[WORK TO BE COMPLETED]: Repeat every record exactly as written, but leave out the pictures.

[AVAILABLE DATA]:

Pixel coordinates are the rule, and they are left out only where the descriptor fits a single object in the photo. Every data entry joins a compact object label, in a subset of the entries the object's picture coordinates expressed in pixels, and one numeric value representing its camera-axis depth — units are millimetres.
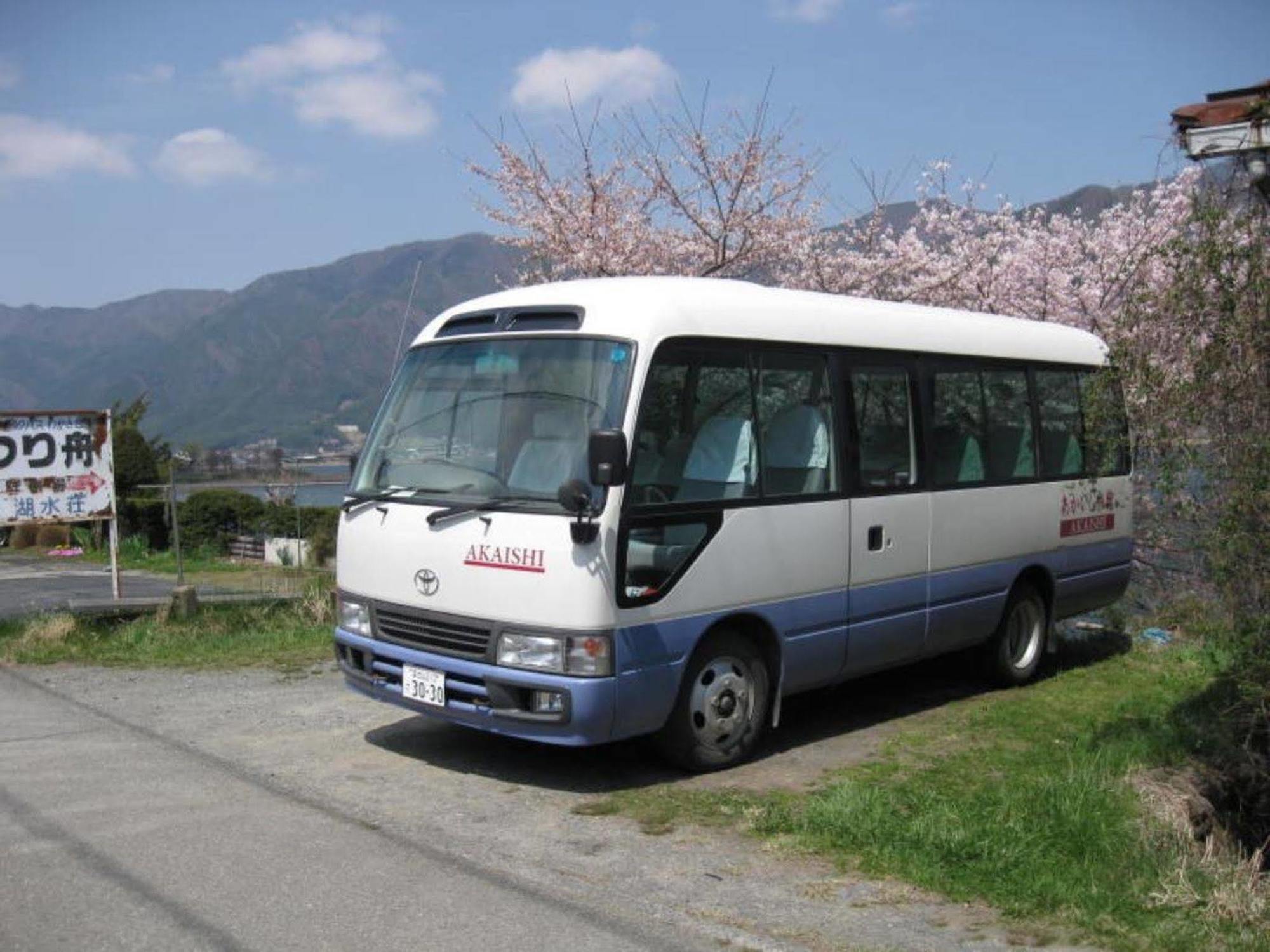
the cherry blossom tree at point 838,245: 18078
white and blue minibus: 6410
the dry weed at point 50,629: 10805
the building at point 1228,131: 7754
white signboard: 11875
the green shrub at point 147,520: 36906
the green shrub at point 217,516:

[ANSWER BOX]:
Pixel coordinates are the rule, and they are left out only where the descriptor fits a single object in the photo. Every data entry joins a compact object label, in a subset of the entries the object's picture coordinates expressed in pixels, and one numeric value representing its camera-axis depth — units are millimetres.
the cherry blossom tree at point 838,245: 18078
white and blue minibus: 6410
the dry weed at point 50,629: 10805
the building at point 1228,131: 7754
white signboard: 11875
the green shrub at point 147,520: 36906
the green shrub at point 217,516:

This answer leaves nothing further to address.